Старик чуть заметно улыбнулся и молча унес туристскую справу.
Недолго раздумывая девушка сунула в отведенный для нее весьма поместительный рюкзак содержимое своего узла: платья, туфли, две книжки со стихами, трубочку нот. Ценности они разделили и спрятали в обоих рюкзаках между другими вещами.
Потом Митрофан Ильич ушел переодеваться, и девушка слышала, как он возился в соседней комнате, кряхтел, вздыхал, что-то бормотал про себя. Оттуда он появился в старой ватной куртке, туго перехваченной ремнем, в суконных шароварах, заправленных в высокие мягкие кожаные сапоги — торбасы, в старой, выгоревшей широкополой шляпе. В этих охотничьих доспехах он выглядел прямее, подтянутей и моложе.

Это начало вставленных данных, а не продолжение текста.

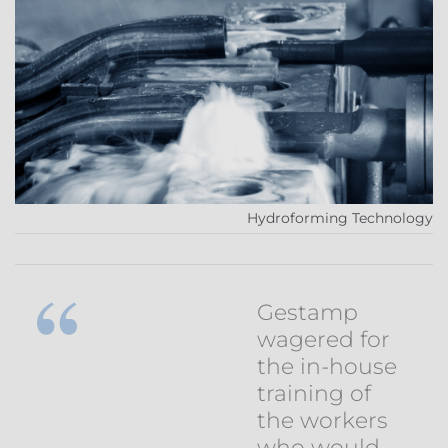
Hydroforming Technology
Gestamp
wagered for
the in-house
training of
the workers
who would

— Вот я и готов! — вздохнул он.
Но солнце еще светило. Низкие, косые лучи, просачиваясь в щели ставен, резали комнату на части. Сейчас, когда идти было еще нельзя, а делать стало уже нечего, наступили самые тягостные минуты. Митрофан Ильич сидел в старом глубоком кресле, в котором обычно, вернувшись с работы, любил подремать с газетой после обеда. Но он не развалился в привычной уютной позе, он сидел прямо и напряженно, как сидит на вокзале пассажир, с минуты на минуту ожидающий поезда. И происходило это не только потому, что одет он был по-дорожному, нет. В этом домике, где он жил, воспитывал детей, нянчил внуков, он чувствовал себя теперь уже не хозяином, даже не гостем, а случайно забредшим чужим человеком, которого каждую минуту могли вытолкать на улицу.
Дом был там, куда отошла армия, куда увезли банковское добро, где был Чередников.